**Task item**
Every line below that holds the string "Einstellungen" should be copied.

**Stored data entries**
##########

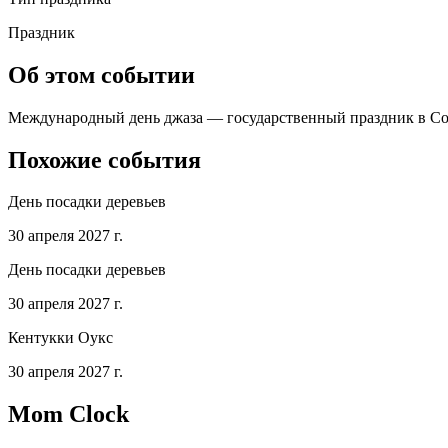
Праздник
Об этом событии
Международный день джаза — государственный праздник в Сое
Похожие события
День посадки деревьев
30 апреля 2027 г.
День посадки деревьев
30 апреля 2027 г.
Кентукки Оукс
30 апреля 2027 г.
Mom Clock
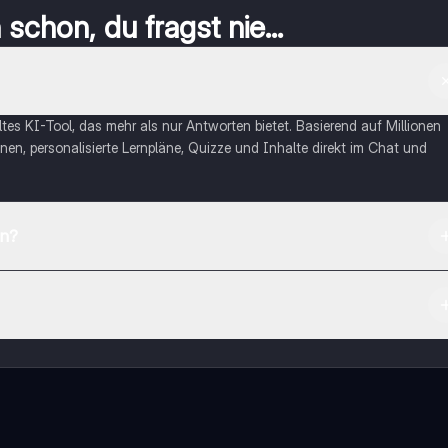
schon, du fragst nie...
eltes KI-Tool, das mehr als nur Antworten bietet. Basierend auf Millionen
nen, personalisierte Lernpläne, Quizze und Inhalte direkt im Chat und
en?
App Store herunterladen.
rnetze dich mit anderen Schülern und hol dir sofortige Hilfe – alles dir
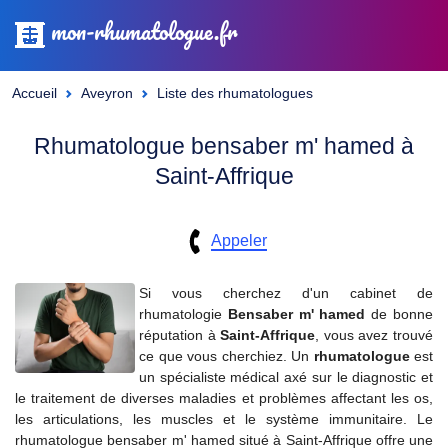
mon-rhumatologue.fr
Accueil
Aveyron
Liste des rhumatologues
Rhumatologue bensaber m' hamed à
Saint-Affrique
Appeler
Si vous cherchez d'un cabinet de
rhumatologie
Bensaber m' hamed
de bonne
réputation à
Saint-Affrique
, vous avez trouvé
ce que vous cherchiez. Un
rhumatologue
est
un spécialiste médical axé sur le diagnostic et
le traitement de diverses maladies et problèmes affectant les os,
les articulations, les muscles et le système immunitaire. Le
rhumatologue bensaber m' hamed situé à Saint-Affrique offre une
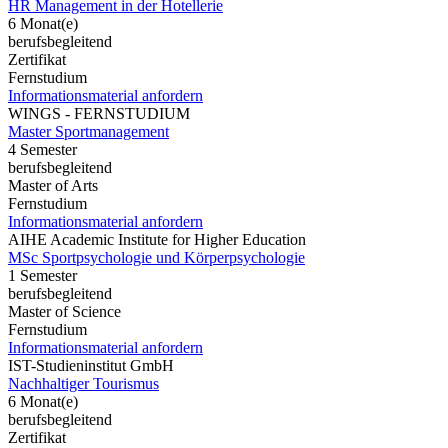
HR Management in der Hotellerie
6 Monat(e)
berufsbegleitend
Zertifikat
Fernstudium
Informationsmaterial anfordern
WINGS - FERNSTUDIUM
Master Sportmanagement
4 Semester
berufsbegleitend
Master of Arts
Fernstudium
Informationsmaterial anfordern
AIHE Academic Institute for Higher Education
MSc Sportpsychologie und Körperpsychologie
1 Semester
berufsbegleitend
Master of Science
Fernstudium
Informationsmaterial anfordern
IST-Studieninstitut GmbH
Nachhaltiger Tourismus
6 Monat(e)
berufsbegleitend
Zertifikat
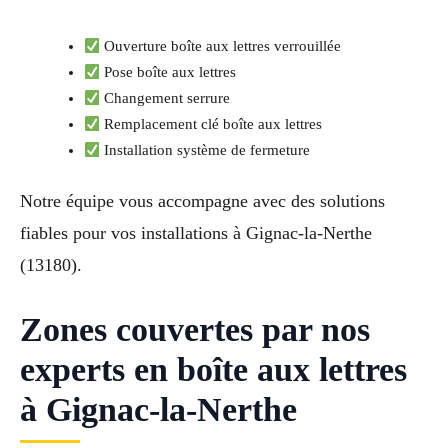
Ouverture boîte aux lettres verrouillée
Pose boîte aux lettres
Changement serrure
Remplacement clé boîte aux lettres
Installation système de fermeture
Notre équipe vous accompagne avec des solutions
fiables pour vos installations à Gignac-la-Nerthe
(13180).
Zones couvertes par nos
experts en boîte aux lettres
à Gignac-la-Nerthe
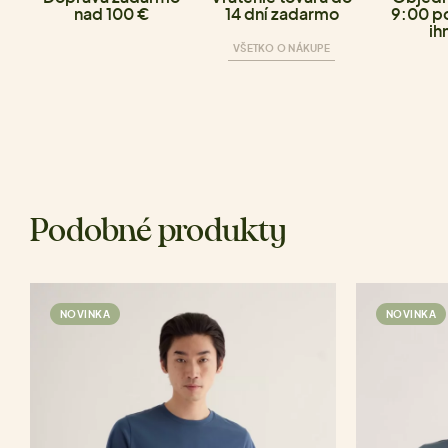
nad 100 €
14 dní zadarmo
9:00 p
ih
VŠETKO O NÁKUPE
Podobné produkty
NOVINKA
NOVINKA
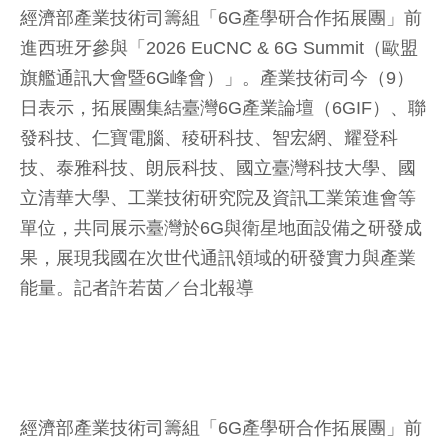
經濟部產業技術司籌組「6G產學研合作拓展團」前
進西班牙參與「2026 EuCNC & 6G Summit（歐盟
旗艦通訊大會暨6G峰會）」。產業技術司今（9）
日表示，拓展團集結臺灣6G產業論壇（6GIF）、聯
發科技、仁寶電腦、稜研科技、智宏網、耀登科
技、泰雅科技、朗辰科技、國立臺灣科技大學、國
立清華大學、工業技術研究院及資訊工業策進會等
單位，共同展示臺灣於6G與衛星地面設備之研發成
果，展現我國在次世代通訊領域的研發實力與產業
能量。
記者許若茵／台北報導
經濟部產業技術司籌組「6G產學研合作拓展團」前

##########

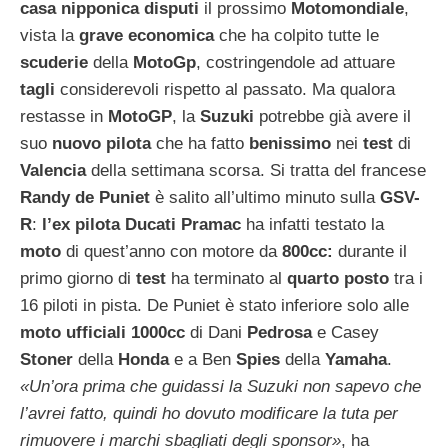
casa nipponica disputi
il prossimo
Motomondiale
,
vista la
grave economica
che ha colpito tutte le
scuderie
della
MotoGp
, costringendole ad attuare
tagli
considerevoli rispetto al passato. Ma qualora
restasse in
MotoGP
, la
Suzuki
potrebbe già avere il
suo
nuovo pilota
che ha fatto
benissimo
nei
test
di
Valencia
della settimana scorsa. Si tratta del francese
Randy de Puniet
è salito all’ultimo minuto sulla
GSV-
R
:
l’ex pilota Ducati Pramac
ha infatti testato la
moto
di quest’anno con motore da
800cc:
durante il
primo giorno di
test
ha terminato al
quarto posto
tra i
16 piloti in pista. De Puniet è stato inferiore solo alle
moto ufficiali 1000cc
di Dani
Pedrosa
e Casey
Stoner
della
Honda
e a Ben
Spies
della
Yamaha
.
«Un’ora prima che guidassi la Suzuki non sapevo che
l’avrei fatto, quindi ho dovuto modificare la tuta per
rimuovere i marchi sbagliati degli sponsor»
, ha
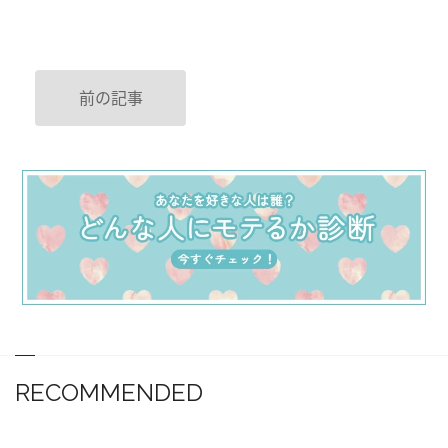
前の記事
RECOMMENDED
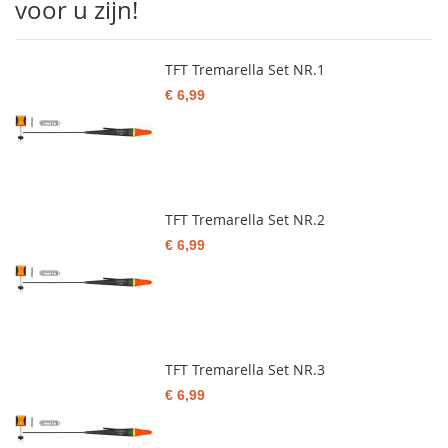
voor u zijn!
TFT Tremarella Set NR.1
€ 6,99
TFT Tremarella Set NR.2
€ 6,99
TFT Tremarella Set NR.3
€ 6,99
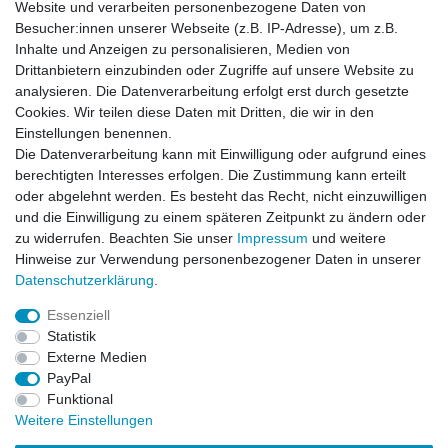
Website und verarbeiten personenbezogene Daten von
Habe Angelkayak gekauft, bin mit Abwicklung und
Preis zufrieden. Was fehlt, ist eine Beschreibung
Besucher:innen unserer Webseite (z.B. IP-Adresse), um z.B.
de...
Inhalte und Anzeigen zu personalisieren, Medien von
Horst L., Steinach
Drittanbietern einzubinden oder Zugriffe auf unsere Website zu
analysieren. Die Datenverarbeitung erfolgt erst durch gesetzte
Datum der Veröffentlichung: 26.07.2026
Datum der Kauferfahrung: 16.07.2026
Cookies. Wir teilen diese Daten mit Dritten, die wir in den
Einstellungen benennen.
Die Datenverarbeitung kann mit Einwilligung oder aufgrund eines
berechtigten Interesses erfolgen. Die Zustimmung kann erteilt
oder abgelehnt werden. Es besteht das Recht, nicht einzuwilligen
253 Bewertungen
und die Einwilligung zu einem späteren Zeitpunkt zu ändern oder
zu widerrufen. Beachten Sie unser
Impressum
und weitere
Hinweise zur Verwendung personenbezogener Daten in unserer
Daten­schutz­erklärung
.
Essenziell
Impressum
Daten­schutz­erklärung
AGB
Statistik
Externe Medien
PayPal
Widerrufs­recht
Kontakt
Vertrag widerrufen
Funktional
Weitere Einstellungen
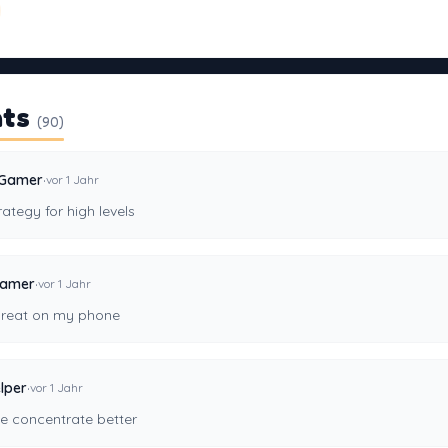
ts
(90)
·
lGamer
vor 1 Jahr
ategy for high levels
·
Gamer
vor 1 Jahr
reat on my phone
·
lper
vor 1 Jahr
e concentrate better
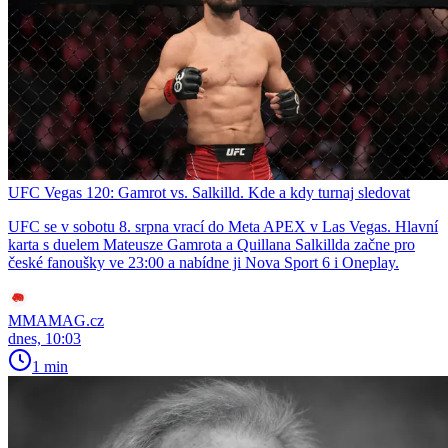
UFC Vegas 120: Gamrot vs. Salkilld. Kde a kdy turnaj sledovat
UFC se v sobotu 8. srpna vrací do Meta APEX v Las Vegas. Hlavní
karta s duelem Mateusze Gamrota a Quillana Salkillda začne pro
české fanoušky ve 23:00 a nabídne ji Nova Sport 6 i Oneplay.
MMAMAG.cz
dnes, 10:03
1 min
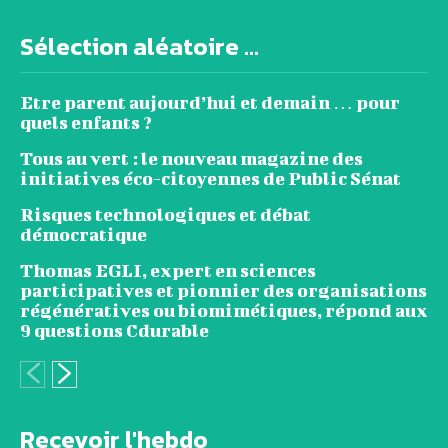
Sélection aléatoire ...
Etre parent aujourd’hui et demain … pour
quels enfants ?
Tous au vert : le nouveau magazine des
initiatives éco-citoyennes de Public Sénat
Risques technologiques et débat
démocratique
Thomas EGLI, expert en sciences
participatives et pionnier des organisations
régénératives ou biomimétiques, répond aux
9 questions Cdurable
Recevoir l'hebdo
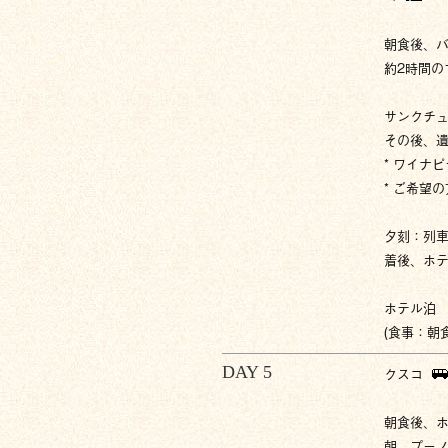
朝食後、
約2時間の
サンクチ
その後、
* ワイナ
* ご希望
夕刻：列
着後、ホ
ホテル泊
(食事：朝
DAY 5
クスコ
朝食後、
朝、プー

##########

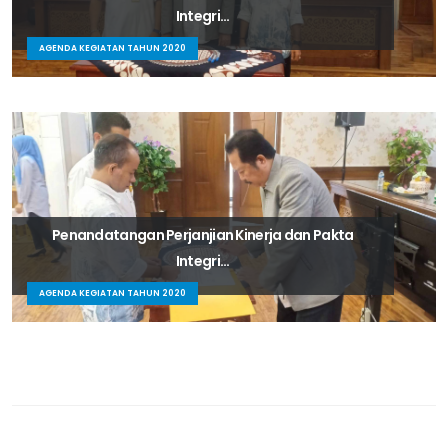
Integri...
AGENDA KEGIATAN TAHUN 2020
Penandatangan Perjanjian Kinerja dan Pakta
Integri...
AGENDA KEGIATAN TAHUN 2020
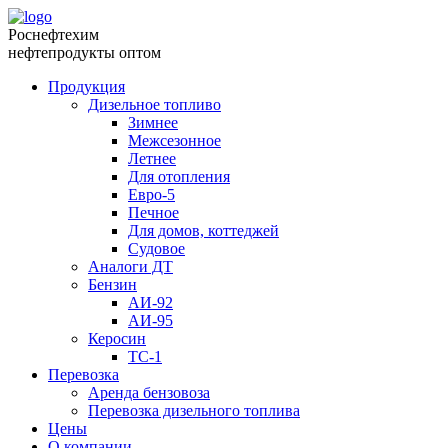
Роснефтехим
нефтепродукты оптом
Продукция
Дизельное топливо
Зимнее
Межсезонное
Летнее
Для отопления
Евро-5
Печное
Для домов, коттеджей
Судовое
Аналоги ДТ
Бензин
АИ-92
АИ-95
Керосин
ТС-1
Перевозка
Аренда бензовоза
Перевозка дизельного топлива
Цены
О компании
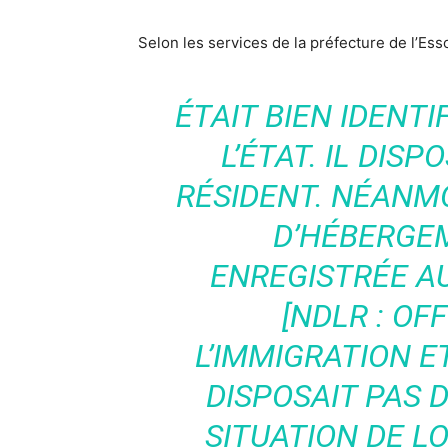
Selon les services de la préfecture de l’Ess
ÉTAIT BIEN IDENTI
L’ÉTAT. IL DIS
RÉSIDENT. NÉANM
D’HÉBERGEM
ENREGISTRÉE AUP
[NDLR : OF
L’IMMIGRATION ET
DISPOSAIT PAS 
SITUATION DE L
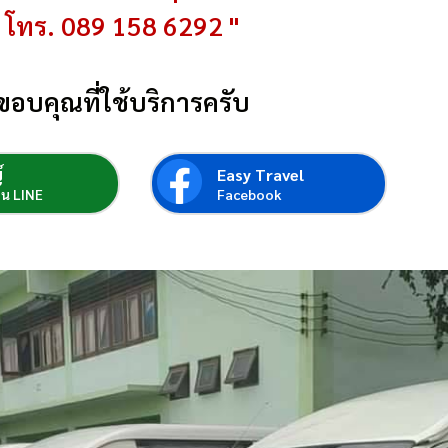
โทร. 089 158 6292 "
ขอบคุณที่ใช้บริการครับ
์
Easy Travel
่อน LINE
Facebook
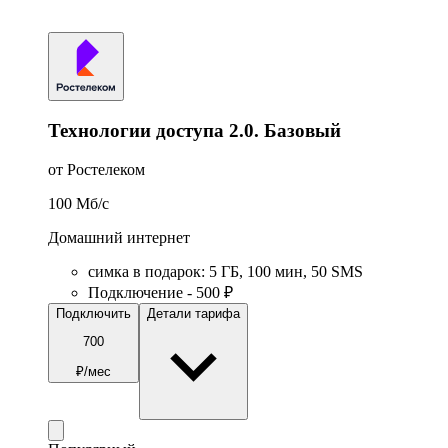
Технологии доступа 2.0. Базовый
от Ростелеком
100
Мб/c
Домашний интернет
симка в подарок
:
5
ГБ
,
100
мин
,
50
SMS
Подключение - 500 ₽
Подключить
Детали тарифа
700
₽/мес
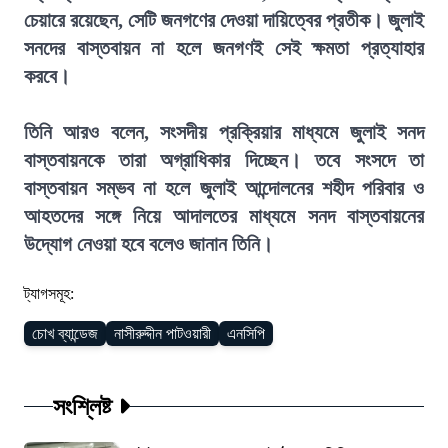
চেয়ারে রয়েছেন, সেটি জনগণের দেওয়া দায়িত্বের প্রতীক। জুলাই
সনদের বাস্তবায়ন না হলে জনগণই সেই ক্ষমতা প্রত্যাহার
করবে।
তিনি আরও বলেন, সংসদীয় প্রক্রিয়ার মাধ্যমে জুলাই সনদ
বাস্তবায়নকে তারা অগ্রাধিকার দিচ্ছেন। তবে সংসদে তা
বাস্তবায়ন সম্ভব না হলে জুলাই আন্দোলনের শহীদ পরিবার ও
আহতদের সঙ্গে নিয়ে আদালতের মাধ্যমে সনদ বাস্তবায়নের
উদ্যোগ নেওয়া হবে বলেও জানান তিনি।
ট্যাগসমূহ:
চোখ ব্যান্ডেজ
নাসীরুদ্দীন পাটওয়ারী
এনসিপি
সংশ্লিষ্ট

##########

**Expected output**
Einstellungen benennen.
Weitere Einstellungen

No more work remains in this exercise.